Now let's plant another flag and probably make someone very angry. Clara Who is a great thing, and I kinda think people getting mad at it are a little silly? I mean, it's not 1972 anymore, guys. We can have a companion who does things besides ask the Doctor questions so he can exposit the plot, and scream real loud at the monster of the month. Even the classic series had a handful of rad lady companions who kicked ass and took no shit from nobody. (See: Leela, Ace.) There ain't nothin wrong with Clara taking charge and sitting in for the Doctor in this episode, and in three episodes' time Steven Moffat actually trolls these people. No wonder people don't like him. Besides, the whole point of this one is that there's a cost to this, a collapse. Not of narrative, but of character. Clara becoming the mirror of the Doctor is a bad thing because she's becoming a chronic liar to the people she cares about; both Danny and the Doctor. It's a guilty pleasure of an episode; it's great to see a proactive Clara taking charge and figuring out how to save the day, just like the Doctor would, but it comes at the cost of her morality. Note the sly callback at the end to Into The Dalek. Clara was a good Doctor, but she's not a good Doctor. As if we needed it cemented further, we get a Missy teaser that adds nothing other than her cackling about how Clara was a good choice on her part. The villain of the piece is applauding Clara for falling into darkness, as well she should. Well, actually, I pulled a Clara Who and lied as well. It adds something to the series mystery, although I didn't notice it at the time. Check it out.

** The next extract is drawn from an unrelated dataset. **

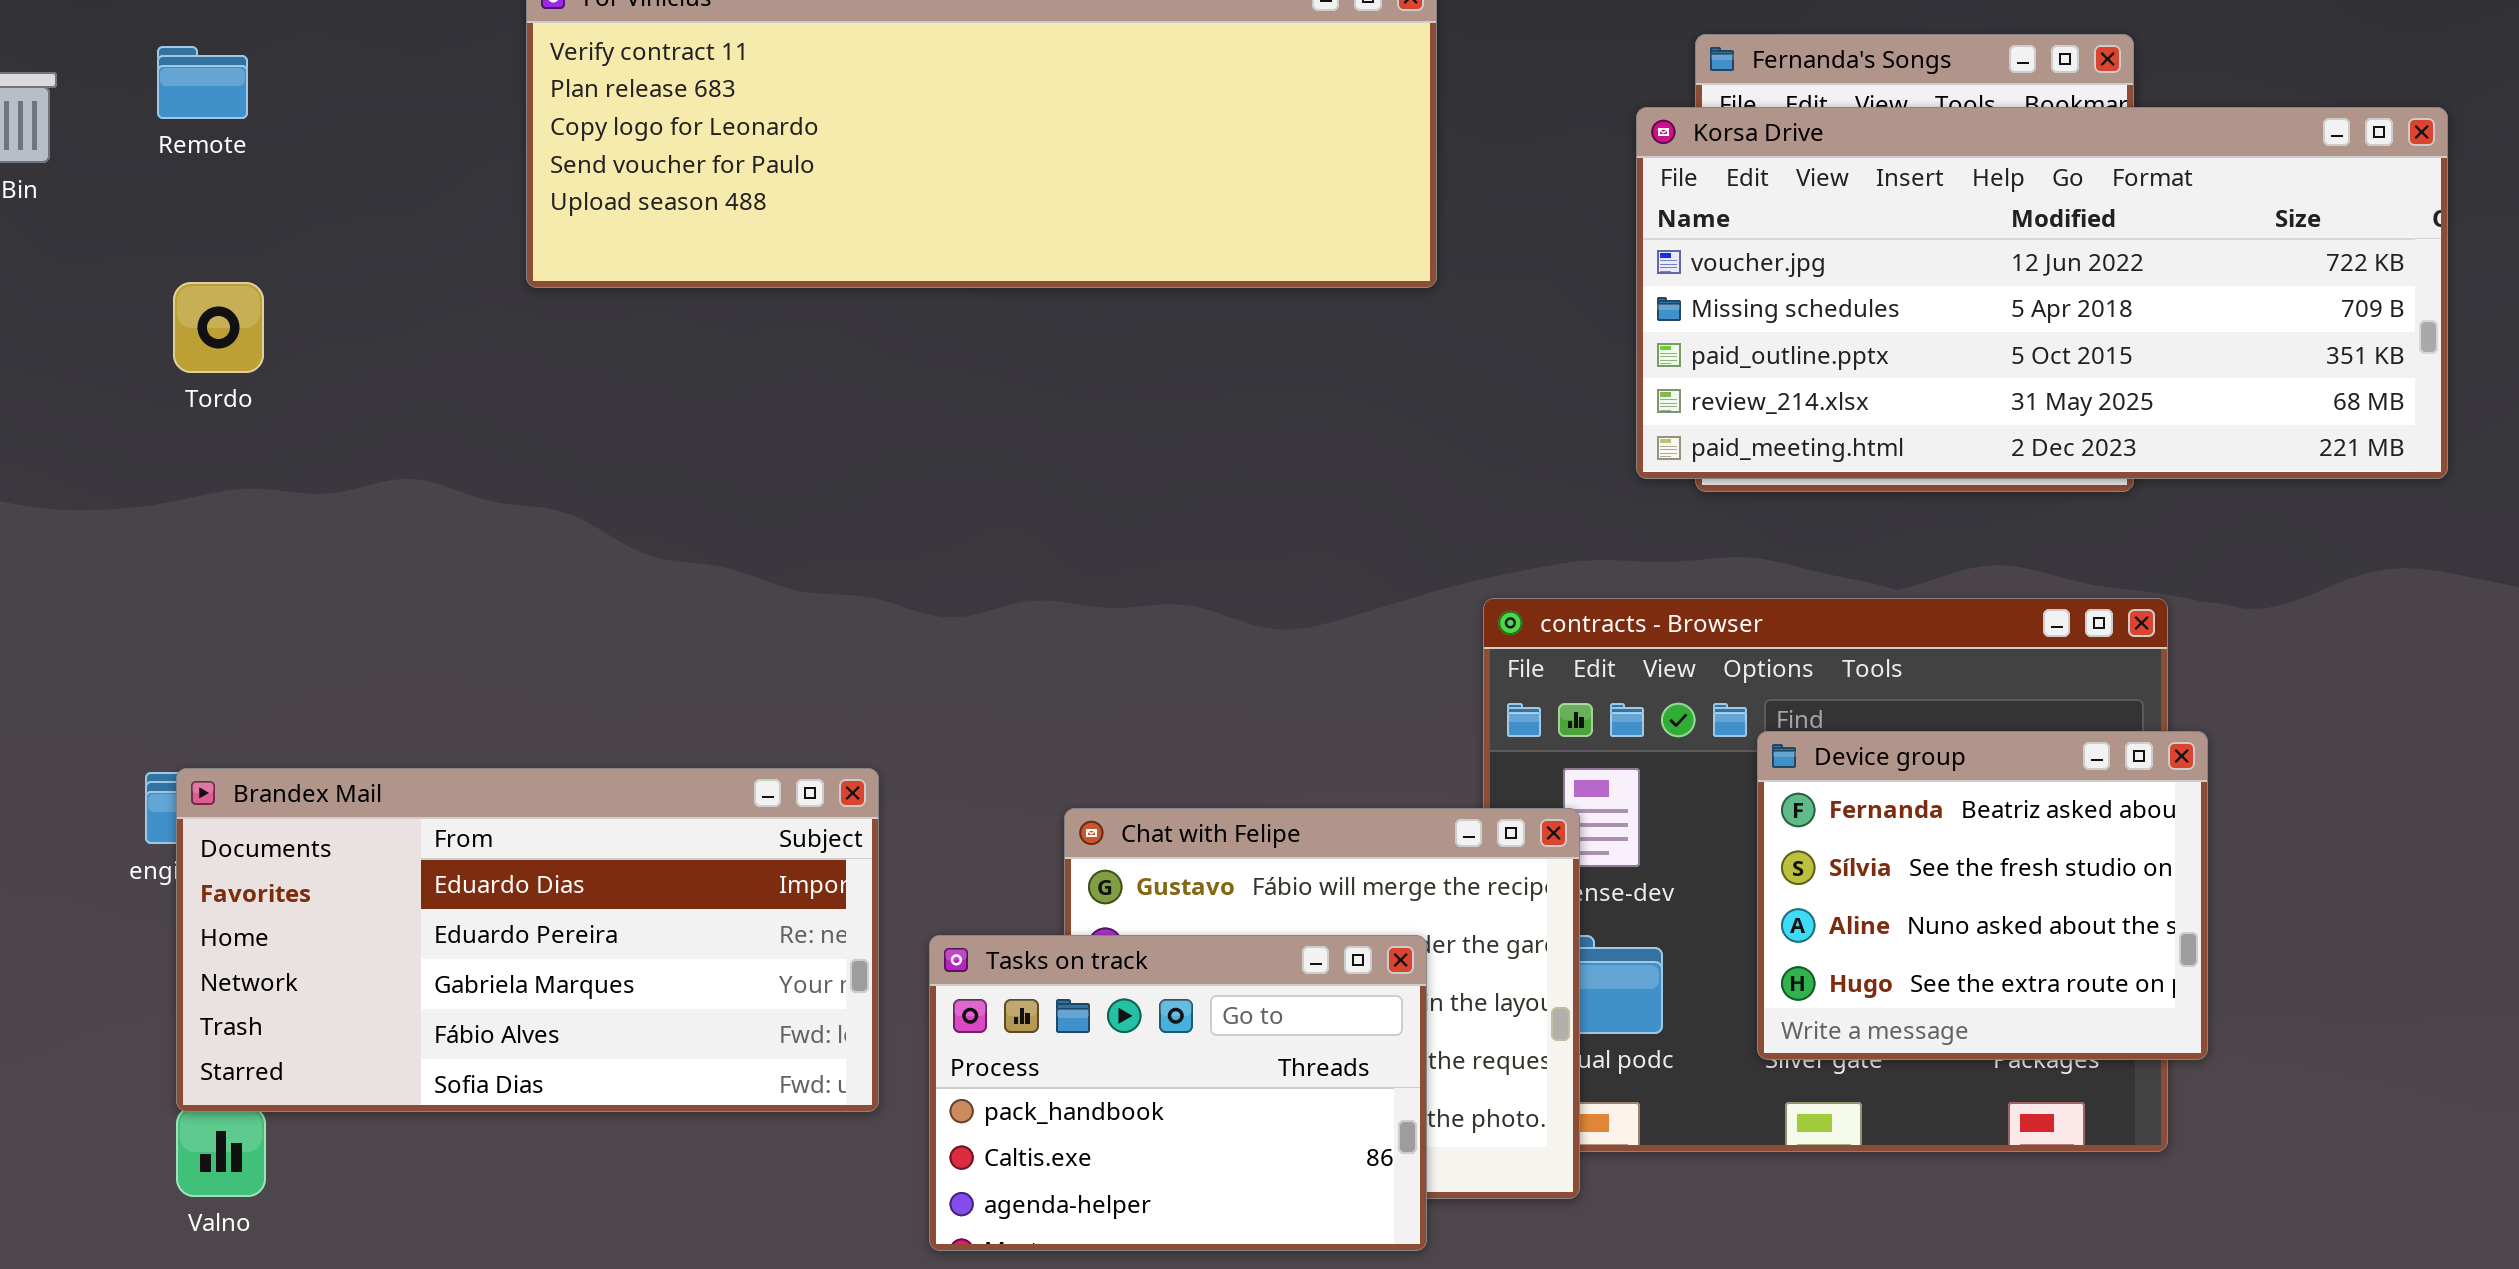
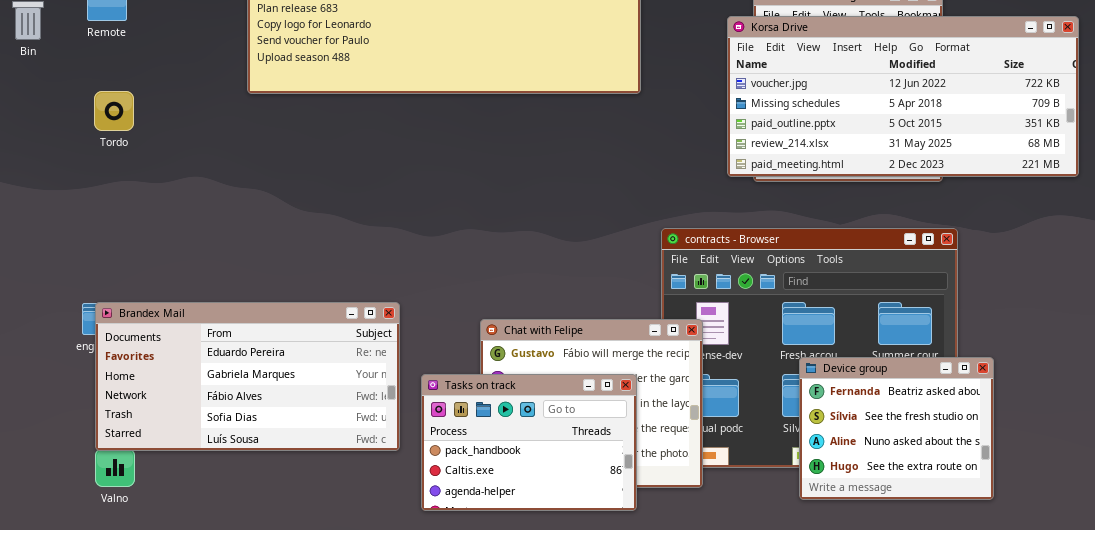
Device group: [1757,731,2208,1060] -> [799,357,994,500], moved
Brandex Mail: [176,768,879,1112] -> [95,302,400,451], scrolled down 1 row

That door behind her. It's the 3W logo, and shaped like the eyes of a Cyberman. There's an explicit reveal of this in Dark Water that finally clued me in to what was going on, but here we have the exact same thing, not spelled out for us, sitting in the background and I missed it. Not only that, but I was surprised at the Cybermen being involved in the finale, as I recall. (Watch the original Next Time preview prove me wrong with past me going "OOH CYBERMEN".) This would imply that nobody else I know or read about caught this one and yelled about it. Or I didn't see it. 'Cause the Internet had to have twigged on this during the broadcast, or at the worst, on first rewatch. How did this escape me? I don't know, but well done. And well done with this episode, as well. It gives us Clara taking charge and being Doctorlike, with all the downfalls and bad things associated with it. Its monsters are goddamn terrifying, and like I said, it's Listen with less ambiguity about the things being real. They're real, and we don't know what they are but they want us dead. Incredible. As is that shot of the guy being dragged off by the monster hand, which, like the 3W door there, you can see in the background but don't notice until it grabs the guy and jumpscares you. Goddamn. Amazing.